Zieh andere Schuhe an!

Julie

von Julie

Story

Die Frau im Spiegel? Die bin ich, ja.

Warm und sanft berührten die Strahlen der Nachmittagssonne meine im Winter noch blasser gewordene Haut. Mit geschlossenen Augen, in Gedanken versunken, saß ich auf der alten, knarrigen Holzbank unter dem Lindenbaum meinerGroßmutter. Immerwährend strichen meine Finger der rechten Hand über die Innenseite meines linken Unterarmes, nervös und unruhig die erhabenen Stellen ertastend. Mein Atem beschleunigte sich ein wenig, als meine Finger an einer bestimmten Stelle zu liegen kamen. Sofort fühlte ich mich zurückgerissen in die Zeit, in der frische Verletzungen und Wunden ein Fixpunkt meines Lebens waren. Noch mit mir selbst beschäftigt, den Blick nach innen gerichtet, bemerkte ich die aufmerksamen Blicke meiner Großmutter nicht, die liebevoll auf mir ruhten. Sie näherte sich langsam, jedoch sicheren Schrittes. “Mein Kind, schön, dass du da bist.”, die sanfte, mir so vertraute Stimme durchbrach mein Gedankenchaos und anstelle meiner angestrengten Mimik trat ein Lächeln auf meine Lippen.
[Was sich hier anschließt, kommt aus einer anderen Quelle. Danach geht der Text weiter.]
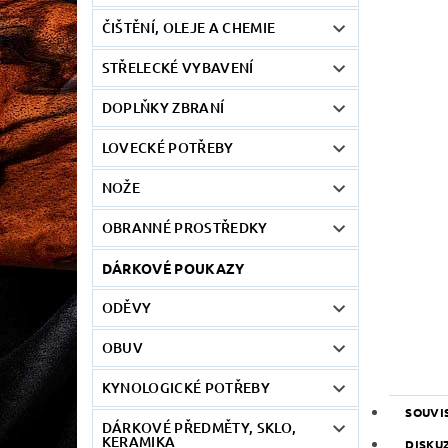
ČIŠTĚNÍ, OLEJE A CHEMIE
STŘELECKÉ VYBAVENÍ
DOPLŇKY ZBRANÍ
LOVECKÉ POTŘEBY
NOŽE
OBRANNÉ PROSTŘEDKY
DÁRKOVÉ POUKAZY
ODĚVY
OBUV
KYNOLOGICKÉ POTŘEBY
SOUVI
DÁRKOVÉ PŘEDMĚTY, SKLO,
KERAMIKA
DISKU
“Tut es wieder weh?”, fragte sie mich vorsichtig, während sie sich neben mir niederließ. Die Frage blieb unbeantwortet.

“Ach, meine müden Knochen, Julia, das kannst du mir glauben, die tun mir auch weh. Jeden Tag immer ein bisschen mehr“, setzte die Großmutter fort und tätschelte behutsam meinen Arm.“Sie haben auch viel erlebt, deine Knochen Oma!”, antwortete ich und noch während ich es aussprach stiegen mir Tränen in die Augen. “Auch du mein Kind bist reich an Erfahrung, wenn auch nicht reich an Jahren. Nicht die Zahl der Jahre gibt vor, wie sehr du das Leben fühlst. Lediglich die Intensität deines Lebens lässt dich das Leben spüren. Du hast jetzt noch so viel Zeit aus dem Schmerz zu erwachsen und zu lernen mit all deinem bisher erlebten das zu erschaffen, das dich glücklich macht. ”, ich blinzelte eine weitere Träne weg. “Du hast in kurzer Zeit sehr viel durchgemacht, das meiste davon hätte ich dir gerne erspart. Doch heute weiß ich, dass es dich bereichert hat und wenn du klug bist, nutzt du diese Intensität deines Lebens als Antrieb für Lust und Lebensfreude. Intensität sei dein Werkzeug!”, ich lehnte mich zurück und atmete tief durch. “Oma, ich weiß manchmal nicht, wie ich weitermachen soll. Ich will mich verändern, will, dass es aufhört zu schmerzen, ich will, dass es einfach anders wird!” Die Großmutter nickte und ließ ihre Hand nach wie vor auf meinem Arm ruhen. “Du willst dich verändern? Dann zieh andere Schuhe an!”, ich war verwirrt und musste wohl genauso ausgesehen haben. Oma fuhr lachend fort: “Jahr für Jahr hast du gutes, stabiles Schuhwerk getragen. Es ist dir wohl vertraut, du hast es dir auch hart verdient, doch es hinterlässt stets dieselben Abdrücke. Das unwegsame Gelände kannst du einmal verlassen, du bist genug gewandert. Trau dich neue Schuhe zu tragen, hinterlasse von nun an andere Spuren. Gib dich dem Impuls hin auszubrechen!”, woher sie diese Worte nahm, war mir unerklärlich.